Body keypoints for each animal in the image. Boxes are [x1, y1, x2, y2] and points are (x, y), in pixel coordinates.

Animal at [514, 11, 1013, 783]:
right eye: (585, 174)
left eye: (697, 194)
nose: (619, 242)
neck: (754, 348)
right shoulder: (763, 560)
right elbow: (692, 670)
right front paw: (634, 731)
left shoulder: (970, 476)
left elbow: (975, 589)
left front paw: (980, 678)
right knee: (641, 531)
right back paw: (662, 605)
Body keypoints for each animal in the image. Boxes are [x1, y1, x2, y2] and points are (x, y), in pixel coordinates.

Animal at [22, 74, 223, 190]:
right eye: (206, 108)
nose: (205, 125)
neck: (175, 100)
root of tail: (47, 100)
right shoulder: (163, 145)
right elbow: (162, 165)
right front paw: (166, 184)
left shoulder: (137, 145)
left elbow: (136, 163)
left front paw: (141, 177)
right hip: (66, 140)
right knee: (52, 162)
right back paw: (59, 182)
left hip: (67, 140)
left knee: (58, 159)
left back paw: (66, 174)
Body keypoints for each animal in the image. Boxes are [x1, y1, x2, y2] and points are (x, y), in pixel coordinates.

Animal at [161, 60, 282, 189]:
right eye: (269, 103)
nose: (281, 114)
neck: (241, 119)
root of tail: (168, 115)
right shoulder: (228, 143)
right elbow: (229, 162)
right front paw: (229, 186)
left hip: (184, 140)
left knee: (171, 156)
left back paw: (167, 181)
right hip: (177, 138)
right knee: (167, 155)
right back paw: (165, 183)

-*-

### [PROBLEM TO WORK ON]
All entries must be repeated exactly.

### [ANSWER BOX]
Body keypoints for each animal in the image. Boxes are [x1, y1, x2, y2] and points are (x, y), in pixel coordinates.

Animal at [514, 11, 1013, 783]:
right eye: (585, 174)
left eye: (697, 194)
nose: (619, 242)
neck: (754, 348)
right shoulder: (763, 560)
right elbow: (692, 670)
right front paw: (634, 731)
left shoulder: (970, 476)
left elbow: (975, 589)
left front paw: (980, 678)
right knee: (641, 531)
right back paw: (662, 605)
Body keypoints for each animal in the image. Boxes are [x1, y1, x2, y2] and points are (x, y), in pixel coordinates.

Animal at [22, 74, 223, 190]:
right eye: (206, 108)
nose: (205, 125)
neck: (175, 100)
root of tail: (47, 100)
right shoulder: (163, 145)
right elbow: (162, 165)
right front paw: (166, 184)
left shoulder: (137, 145)
left elbow: (136, 163)
left front paw: (141, 177)
right hip: (66, 140)
right knee: (52, 162)
right back paw: (59, 182)
left hip: (67, 140)
left knee: (58, 159)
left back paw: (66, 174)
Body keypoints for each animal in the image. Boxes are [x1, y1, x2, y2] and points are (x, y), in pixel coordinates.

Animal at [161, 60, 282, 189]:
right eye: (269, 103)
nose: (281, 114)
neck: (241, 119)
root of tail: (168, 115)
right shoulder: (228, 143)
right elbow: (229, 162)
right front paw: (229, 186)
left hip: (184, 140)
left knee: (171, 156)
left back paw: (167, 181)
right hip: (177, 138)
right knee: (167, 155)
right back paw: (165, 183)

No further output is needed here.